The man pulled Leon's helmet off. Yelled. Words Leon couldn't understand, though they sounded familiar. It was like being spoken to in a dream.

This guy wouldn't leave him alone. Now he was grabbing Leon's head, putting something on it, a band of metal, in place of the helmet.

It slid around Leon's ears – thin and cold and wiry. A piece of it lay straight across his forehead.

And suddenly he could think again.

He found himself staring at Anahuac Jack, who looked much worse for having been through a battle, and the pair of them stopped dead, not three feet from the Chasm edge.

Leon realized he was wearing the Odysseus helmet. That Jack must have been wearing it when the hypnotism wave hit, and it kept him from falling under the wave's power, the same way it had kept Leon from falling under the power of the Infinity Loop.

But the other Californians weren't so lucky. They were still jumping, or aiming to jump, in the thousands.


Cymbeline sat helpless, unable to do anything but watch as his troops, under the spell of the Mormons, turned themselves toward the Chasm and began walking into it, quiet and inexorable as zombies.

This was how his reign would end – worse than he could have dreamed. Not only a second defeat at the hands of the Minutemen, but a boiling, agonizing death for every one of his soldiers, brought about by the very Mormons he'd accused the Arizonans of making up.

As king, he rarely felt confident about his decisions; the one he made now, the decision to surrender, was the first one he'd been one hundred percent certain of in all the years of his reign.

He rose from his seat. One hand went to his crown, ready to toss it to the dirt; the other went to his throat, to activate his speaker and cry surrender, defeat, to submit to deposition, to offer himself and anything else the Arizonans wanted, as long as the slaughter would stop.

But in the tiny amount of time it took for him to stand up, he saw something amazing. It was that soldier with the bloody bandoliers again, the one who had led the first charge. Unbelievably, not dead, and also, not hypnotized.

He was climbing into the control deck of a matter-twister cannon, which had been left unmanned once the fighting stopped, and the Minutemen, off their guard, paused to watch in awe as their enemy began destroying themselves.

The soldier was accompanied by another man, who didn't wear a uniform of either side. This second man, the man in black, covered the first soldier once they were noticed. A pair of pistols hung from his hips, and he drew quick as lightning. And shot faster. The cannon turned, and fired three times.

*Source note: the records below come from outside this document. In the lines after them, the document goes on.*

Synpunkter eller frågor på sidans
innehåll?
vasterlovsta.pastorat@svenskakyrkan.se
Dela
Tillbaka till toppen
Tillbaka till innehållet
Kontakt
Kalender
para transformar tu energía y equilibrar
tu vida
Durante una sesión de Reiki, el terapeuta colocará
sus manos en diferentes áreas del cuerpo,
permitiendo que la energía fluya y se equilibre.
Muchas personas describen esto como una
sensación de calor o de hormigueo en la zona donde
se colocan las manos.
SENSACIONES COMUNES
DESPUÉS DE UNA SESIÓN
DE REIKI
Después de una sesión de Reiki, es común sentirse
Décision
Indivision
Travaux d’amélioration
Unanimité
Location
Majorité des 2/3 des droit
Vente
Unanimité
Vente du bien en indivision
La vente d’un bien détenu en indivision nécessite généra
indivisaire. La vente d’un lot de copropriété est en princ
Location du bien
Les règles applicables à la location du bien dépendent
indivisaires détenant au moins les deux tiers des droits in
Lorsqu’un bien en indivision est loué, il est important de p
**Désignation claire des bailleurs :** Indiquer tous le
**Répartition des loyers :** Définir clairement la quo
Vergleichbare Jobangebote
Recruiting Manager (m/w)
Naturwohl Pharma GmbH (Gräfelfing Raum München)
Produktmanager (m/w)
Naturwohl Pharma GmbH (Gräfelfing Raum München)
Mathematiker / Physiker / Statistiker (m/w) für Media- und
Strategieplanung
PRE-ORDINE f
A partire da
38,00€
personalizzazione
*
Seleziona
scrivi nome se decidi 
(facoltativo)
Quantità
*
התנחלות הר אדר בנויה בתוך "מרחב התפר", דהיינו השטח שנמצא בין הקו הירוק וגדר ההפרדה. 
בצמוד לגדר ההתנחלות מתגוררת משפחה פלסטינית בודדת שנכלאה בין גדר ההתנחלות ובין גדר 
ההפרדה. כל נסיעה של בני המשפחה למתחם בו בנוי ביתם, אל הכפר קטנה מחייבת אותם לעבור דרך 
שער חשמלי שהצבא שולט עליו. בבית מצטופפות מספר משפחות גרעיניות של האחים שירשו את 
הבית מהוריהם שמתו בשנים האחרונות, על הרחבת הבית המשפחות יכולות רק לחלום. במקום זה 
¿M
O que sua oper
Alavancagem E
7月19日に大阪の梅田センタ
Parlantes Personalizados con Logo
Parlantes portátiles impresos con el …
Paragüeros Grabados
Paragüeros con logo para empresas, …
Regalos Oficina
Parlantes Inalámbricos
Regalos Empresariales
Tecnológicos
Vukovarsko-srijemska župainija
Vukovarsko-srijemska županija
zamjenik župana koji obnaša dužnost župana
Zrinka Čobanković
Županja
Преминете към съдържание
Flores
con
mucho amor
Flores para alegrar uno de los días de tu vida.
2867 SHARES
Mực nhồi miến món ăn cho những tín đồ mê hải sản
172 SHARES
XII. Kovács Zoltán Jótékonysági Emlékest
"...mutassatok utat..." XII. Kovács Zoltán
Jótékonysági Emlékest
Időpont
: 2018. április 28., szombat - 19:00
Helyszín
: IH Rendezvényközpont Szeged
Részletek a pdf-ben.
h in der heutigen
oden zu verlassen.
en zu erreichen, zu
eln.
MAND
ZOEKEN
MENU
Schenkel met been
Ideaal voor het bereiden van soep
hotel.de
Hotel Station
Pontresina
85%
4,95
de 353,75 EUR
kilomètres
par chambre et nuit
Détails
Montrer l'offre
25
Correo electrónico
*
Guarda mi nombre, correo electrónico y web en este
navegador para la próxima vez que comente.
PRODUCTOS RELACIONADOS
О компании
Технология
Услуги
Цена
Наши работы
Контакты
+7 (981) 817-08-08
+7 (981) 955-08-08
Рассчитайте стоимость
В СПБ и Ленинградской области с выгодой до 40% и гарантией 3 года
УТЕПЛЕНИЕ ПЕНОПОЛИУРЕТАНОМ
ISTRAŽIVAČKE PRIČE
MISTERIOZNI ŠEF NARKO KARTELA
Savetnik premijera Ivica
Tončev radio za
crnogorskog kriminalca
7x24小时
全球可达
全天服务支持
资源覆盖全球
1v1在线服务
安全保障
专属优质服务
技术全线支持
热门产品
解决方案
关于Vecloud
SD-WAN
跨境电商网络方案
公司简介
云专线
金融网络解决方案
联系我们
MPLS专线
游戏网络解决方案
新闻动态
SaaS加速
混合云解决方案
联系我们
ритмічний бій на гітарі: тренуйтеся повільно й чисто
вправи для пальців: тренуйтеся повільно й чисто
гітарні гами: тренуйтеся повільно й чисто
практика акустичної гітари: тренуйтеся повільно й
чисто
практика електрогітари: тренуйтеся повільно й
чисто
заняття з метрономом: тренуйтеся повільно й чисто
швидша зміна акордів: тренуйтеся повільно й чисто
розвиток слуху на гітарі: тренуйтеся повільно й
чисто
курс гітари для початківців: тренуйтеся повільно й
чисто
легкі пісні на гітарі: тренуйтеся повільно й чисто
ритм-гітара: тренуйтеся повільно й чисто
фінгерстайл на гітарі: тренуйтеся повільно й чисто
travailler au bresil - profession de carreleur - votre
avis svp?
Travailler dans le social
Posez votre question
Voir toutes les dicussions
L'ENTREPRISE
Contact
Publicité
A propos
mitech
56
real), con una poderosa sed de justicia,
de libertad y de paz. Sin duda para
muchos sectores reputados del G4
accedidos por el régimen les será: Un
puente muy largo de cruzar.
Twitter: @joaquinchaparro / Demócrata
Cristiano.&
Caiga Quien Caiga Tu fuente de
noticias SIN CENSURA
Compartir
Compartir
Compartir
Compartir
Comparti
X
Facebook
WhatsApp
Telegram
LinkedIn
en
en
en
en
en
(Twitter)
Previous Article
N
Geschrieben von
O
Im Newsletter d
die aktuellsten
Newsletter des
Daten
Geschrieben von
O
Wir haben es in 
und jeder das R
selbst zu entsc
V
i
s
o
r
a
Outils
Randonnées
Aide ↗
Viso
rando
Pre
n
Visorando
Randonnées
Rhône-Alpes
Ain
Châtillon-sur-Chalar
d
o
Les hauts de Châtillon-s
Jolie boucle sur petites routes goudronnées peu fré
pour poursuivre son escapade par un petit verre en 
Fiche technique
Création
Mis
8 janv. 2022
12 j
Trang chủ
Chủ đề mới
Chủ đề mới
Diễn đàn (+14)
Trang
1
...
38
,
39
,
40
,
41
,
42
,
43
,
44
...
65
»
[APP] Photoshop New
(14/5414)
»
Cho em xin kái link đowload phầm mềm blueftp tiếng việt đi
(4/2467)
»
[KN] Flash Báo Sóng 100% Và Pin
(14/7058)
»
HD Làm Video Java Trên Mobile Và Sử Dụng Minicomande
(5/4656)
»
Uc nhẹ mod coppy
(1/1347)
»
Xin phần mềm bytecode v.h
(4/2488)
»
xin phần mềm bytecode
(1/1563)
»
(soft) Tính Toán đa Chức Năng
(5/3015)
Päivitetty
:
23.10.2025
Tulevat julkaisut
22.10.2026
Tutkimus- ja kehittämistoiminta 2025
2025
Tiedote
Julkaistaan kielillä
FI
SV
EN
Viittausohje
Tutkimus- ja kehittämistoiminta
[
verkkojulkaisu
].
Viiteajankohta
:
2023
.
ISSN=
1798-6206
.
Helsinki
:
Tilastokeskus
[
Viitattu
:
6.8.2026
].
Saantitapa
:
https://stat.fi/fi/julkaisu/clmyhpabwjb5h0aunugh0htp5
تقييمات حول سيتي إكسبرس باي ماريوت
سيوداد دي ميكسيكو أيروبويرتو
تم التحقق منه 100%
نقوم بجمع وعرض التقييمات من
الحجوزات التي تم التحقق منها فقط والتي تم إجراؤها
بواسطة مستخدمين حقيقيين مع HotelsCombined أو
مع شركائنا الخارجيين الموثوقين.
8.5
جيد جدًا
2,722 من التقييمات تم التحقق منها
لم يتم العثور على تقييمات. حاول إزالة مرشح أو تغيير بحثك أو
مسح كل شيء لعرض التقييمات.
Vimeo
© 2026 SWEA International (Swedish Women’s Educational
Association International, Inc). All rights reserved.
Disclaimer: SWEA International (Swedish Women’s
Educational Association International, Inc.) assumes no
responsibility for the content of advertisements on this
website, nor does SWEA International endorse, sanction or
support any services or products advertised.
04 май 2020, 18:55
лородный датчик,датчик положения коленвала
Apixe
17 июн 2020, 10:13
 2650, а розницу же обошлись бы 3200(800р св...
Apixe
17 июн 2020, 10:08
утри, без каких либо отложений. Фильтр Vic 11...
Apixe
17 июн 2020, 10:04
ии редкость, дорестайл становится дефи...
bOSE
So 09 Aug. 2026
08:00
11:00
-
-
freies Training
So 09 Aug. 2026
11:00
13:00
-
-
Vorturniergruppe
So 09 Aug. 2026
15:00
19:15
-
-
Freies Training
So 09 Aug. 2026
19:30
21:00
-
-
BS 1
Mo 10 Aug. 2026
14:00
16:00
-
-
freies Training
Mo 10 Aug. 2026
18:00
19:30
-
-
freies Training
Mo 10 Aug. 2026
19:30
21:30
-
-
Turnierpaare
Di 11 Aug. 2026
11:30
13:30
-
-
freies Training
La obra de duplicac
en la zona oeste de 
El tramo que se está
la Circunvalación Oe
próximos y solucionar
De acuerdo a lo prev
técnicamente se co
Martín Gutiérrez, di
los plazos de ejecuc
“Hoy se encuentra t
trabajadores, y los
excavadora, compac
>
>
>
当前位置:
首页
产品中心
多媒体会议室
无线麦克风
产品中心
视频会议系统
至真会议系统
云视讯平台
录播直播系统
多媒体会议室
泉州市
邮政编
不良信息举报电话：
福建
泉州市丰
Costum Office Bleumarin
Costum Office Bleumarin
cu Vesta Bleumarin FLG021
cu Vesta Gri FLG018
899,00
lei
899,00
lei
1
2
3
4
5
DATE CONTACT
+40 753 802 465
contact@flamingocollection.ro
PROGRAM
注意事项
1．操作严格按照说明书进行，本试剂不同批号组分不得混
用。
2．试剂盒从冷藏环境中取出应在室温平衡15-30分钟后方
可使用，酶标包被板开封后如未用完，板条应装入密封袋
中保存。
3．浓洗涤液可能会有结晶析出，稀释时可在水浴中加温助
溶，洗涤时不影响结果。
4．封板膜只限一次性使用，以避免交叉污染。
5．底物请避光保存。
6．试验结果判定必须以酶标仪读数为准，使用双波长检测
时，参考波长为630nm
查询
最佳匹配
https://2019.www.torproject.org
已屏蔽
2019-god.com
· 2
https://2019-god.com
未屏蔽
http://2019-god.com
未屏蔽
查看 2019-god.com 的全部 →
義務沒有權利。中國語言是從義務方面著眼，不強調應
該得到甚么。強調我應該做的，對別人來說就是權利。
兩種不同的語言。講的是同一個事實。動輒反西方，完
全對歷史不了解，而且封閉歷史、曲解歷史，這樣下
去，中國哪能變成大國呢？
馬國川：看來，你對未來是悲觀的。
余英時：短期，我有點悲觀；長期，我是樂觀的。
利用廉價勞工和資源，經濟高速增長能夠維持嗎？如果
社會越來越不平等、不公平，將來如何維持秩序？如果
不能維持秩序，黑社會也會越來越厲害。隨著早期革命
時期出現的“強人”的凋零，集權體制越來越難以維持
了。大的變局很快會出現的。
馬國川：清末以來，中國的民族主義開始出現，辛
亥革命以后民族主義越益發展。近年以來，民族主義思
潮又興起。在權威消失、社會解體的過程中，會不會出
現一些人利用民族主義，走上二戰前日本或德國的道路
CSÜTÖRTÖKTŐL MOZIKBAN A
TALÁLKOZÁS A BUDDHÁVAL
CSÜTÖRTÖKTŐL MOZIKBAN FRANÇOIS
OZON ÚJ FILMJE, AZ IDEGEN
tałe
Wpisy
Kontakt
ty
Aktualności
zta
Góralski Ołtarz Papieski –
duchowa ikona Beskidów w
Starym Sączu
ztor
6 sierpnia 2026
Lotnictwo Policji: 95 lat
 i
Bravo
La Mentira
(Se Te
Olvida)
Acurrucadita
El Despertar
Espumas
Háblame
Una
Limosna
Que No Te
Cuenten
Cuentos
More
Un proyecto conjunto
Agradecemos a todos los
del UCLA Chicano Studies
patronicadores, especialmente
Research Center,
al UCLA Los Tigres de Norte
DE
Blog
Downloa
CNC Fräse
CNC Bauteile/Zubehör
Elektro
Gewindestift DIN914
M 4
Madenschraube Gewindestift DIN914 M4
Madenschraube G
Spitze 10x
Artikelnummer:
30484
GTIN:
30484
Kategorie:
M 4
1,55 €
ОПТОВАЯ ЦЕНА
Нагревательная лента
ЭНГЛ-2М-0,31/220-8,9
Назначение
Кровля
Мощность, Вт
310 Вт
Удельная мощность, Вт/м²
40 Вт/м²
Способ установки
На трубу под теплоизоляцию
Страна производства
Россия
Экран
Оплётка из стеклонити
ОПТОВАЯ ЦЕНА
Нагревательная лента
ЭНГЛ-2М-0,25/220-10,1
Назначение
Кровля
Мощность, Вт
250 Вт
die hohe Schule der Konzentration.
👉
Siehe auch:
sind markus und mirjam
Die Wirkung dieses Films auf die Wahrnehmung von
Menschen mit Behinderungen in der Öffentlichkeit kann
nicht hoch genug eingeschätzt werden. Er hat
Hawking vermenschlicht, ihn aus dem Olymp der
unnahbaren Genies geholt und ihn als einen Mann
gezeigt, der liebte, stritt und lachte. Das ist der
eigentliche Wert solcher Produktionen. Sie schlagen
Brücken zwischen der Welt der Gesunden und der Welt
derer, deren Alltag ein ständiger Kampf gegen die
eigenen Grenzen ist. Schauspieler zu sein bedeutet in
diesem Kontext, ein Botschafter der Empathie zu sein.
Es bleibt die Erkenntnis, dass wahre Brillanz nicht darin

Three matter-twisters. Right into the clutch of Mormons, the ones controlling California's armies.

The Mormons tried to scatter. A few, on the edges, made it out.

Most didn't.

The explosions, one after another, swelled over the robed, angelic people, suspending them for a moment in three expanding purple bubbles, one inside another, like Russian nesting dolls. There was the peculiar zwarp noise that accompanied a matter twisting, and then all that was left was a fusion monster, the largest Cymbeline had ever seen, a mountain of flesh and bony faces and powerful, clutching limbs.

There must have been a hundred bodies composing that fusion monster. It couldn't live long, and, indeed, it died within seconds.

At the same time, the Californian army stopped its death-march. Cymbeline's soldiers shook their heads, looked around, and turned back, a little shocked, but no more so than the suddenly horrified, demoralized, and confused Minutemen.

The Californians, furious and focused, turned, and so did the tide of the battle.